■ Problem to solve:
Nothing should appear in the answer except the line containing "pyautogui.click(464, 194)" and the lines following it through the end of the listing, each given exactly.
^^^^
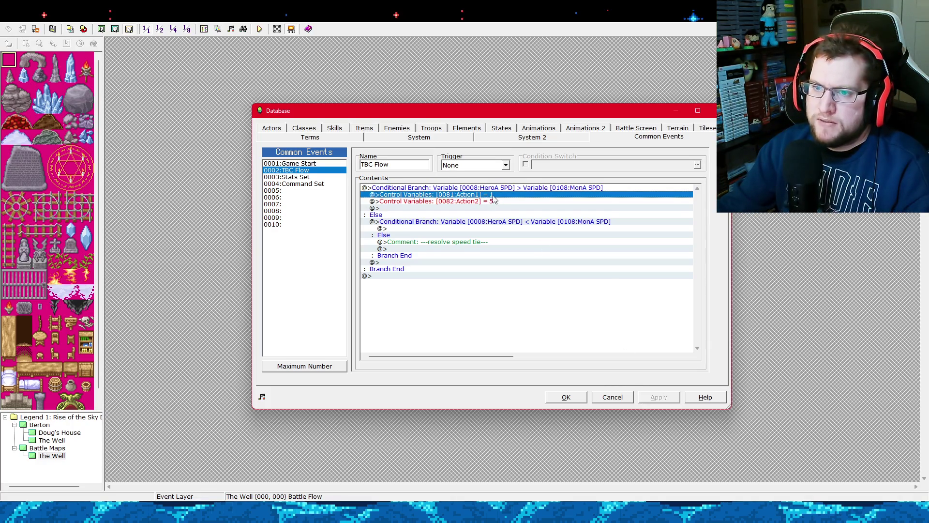
pyautogui.click(491, 201)
pyautogui.click(495, 194)
pyautogui.click(490, 202)
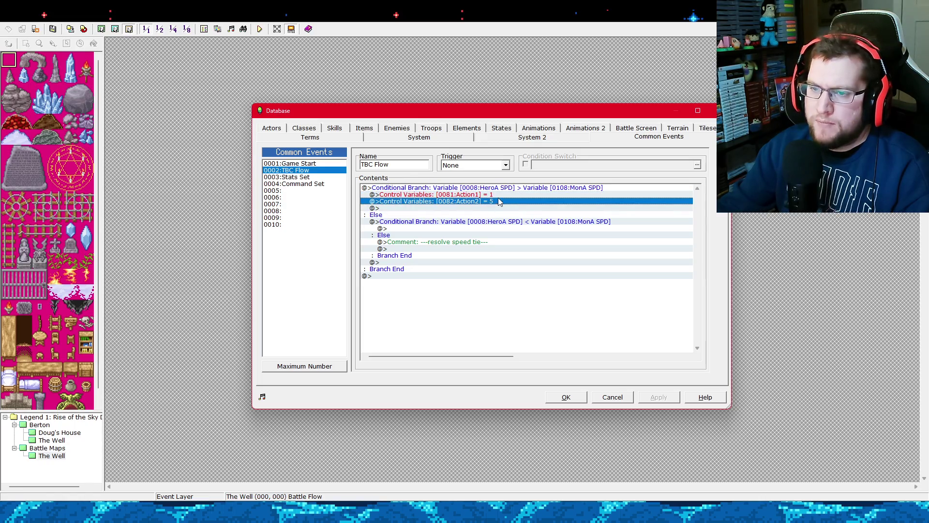
pyautogui.press('Up')
pyautogui.press('Down')
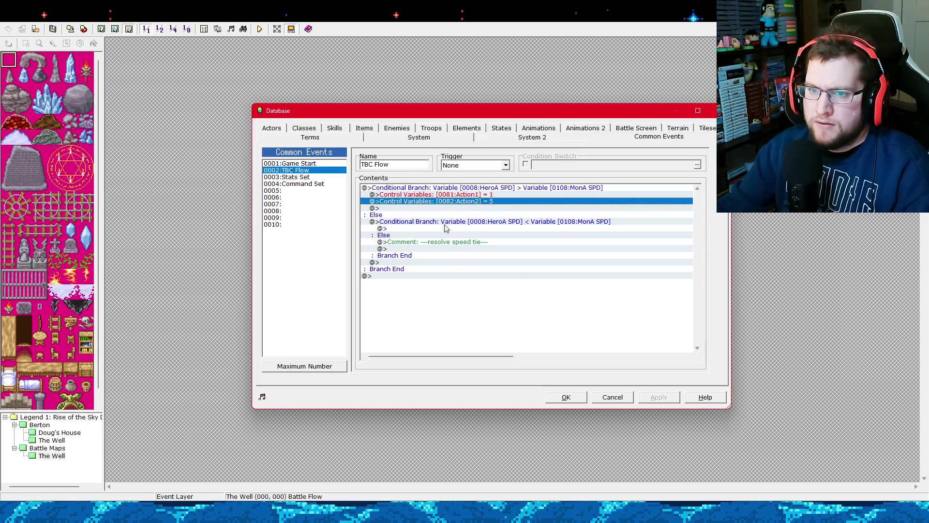
pyautogui.click(464, 194)
pyautogui.keyDown('shift'); pyautogui.click(473, 203); pyautogui.keyUp('shift')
^^^^
■ Exercise result:
pyautogui.click(464, 194)
pyautogui.keyDown('shift'); pyautogui.click(473, 203); pyautogui.keyUp('shift')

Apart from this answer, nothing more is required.